─── Provided material ───

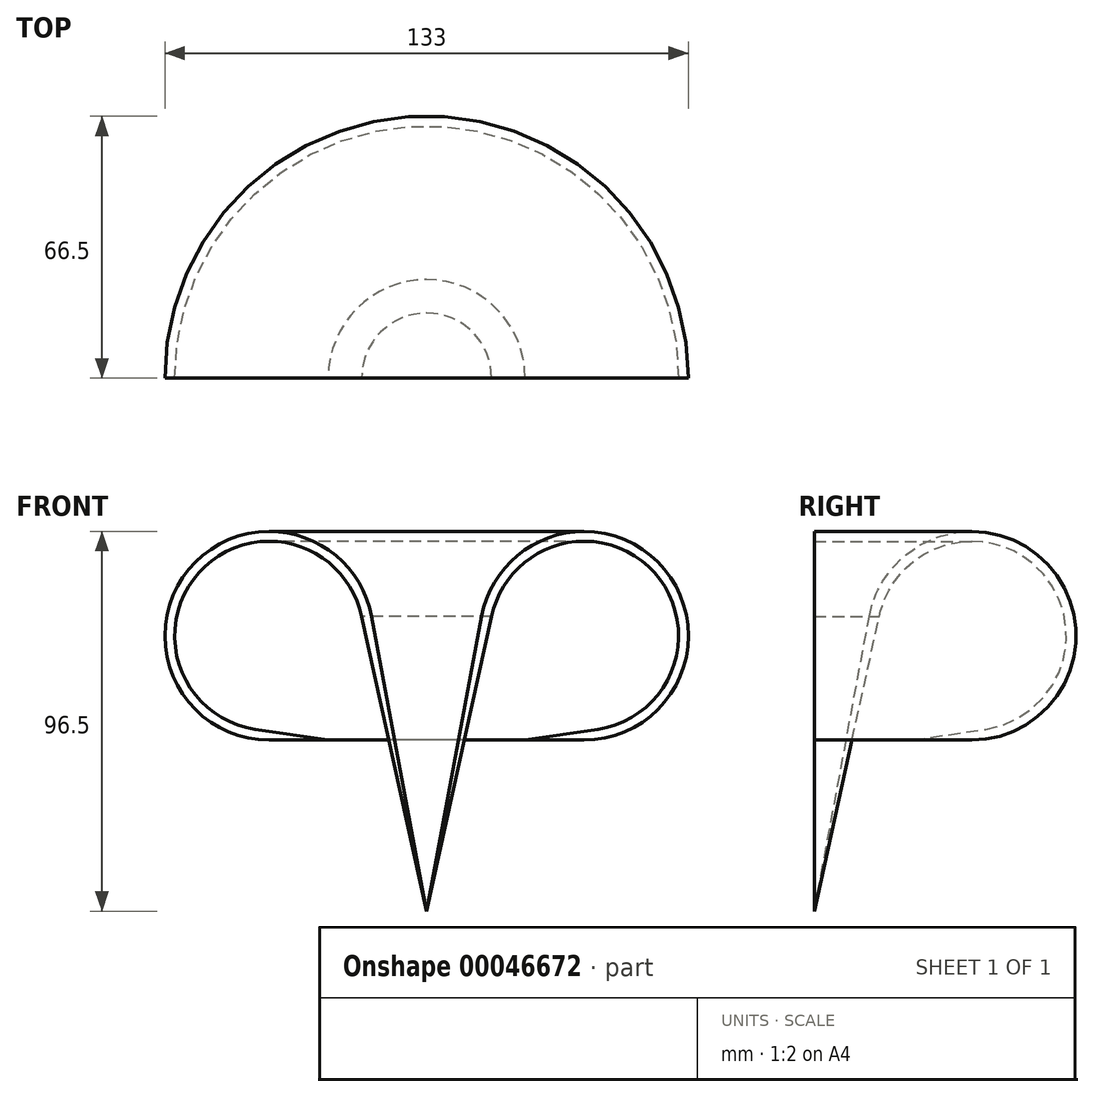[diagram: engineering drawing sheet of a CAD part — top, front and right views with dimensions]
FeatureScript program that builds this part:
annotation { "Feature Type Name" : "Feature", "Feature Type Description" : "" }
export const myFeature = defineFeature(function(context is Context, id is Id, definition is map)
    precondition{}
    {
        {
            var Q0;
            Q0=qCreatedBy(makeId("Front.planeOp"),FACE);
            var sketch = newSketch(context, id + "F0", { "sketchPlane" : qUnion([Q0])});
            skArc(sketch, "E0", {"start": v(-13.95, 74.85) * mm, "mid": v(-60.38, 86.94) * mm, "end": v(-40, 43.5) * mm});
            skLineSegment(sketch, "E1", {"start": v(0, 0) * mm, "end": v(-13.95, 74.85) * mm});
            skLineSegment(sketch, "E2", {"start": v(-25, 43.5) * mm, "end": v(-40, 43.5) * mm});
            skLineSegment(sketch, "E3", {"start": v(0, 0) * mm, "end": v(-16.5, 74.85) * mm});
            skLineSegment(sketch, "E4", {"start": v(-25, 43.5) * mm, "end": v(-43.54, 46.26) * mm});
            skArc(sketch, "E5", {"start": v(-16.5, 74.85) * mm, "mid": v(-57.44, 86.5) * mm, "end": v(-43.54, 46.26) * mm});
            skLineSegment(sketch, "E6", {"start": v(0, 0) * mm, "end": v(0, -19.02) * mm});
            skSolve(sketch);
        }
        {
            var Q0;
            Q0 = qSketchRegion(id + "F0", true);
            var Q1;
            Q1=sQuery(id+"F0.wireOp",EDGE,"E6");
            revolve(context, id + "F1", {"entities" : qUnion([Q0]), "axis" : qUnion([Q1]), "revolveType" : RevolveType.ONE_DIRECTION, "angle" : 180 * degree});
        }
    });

───
─── Provided material ───

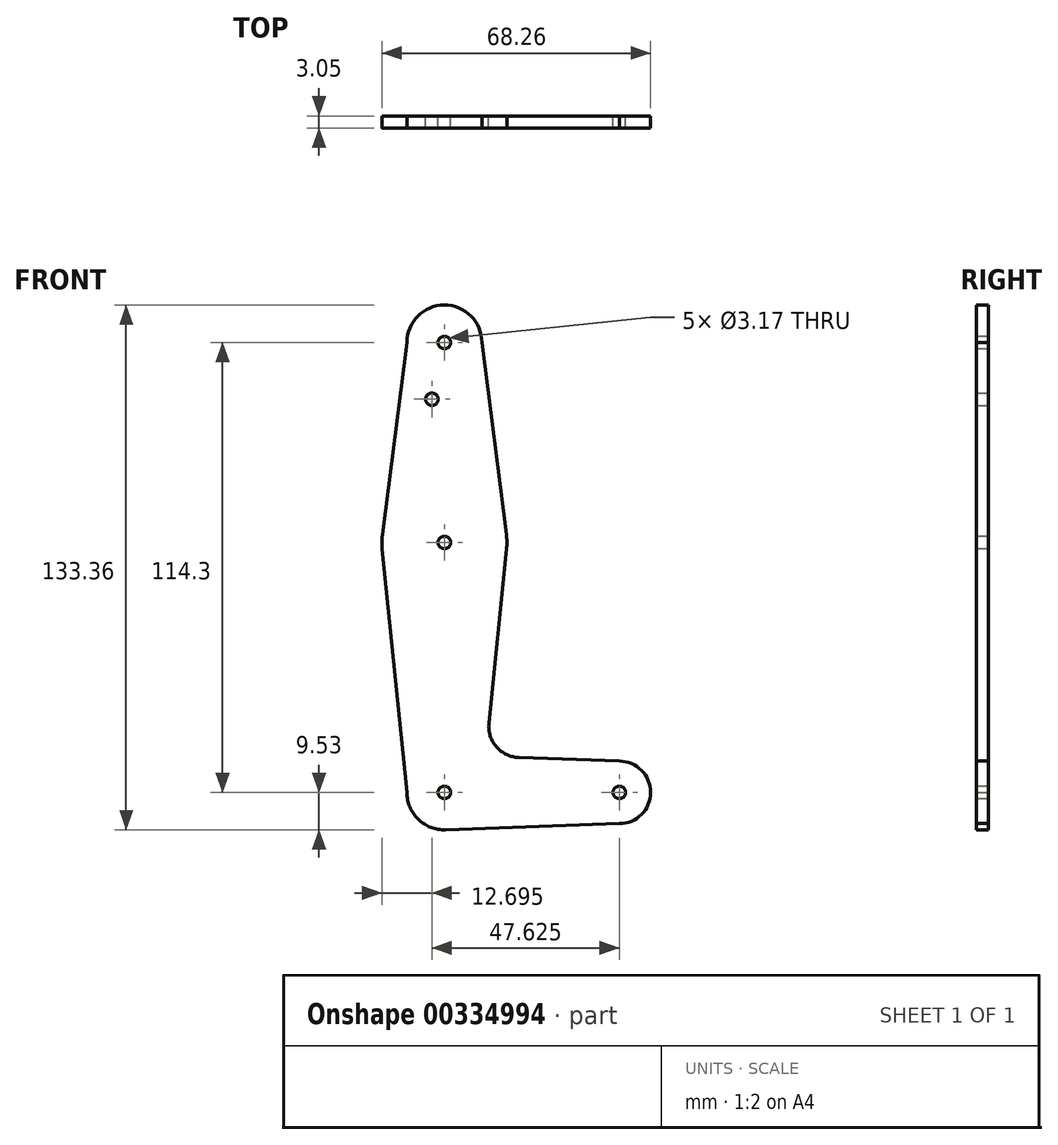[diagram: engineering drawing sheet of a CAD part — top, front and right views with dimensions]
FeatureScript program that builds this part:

───

Please go through the entries above, find each line that contains the string "skArc", and copy those lines.

Output below:
            skArc(sketch, "E0", {"start": v(-13.95, 74.85) * mm, "mid": v(-60.38, 86.94) * mm, "end": v(-40, 43.5) * mm});
            skArc(sketch, "E5", {"start": v(-16.5, 74.85) * mm, "mid": v(-57.44, 86.5) * mm, "end": v(-43.54, 46.26) * mm});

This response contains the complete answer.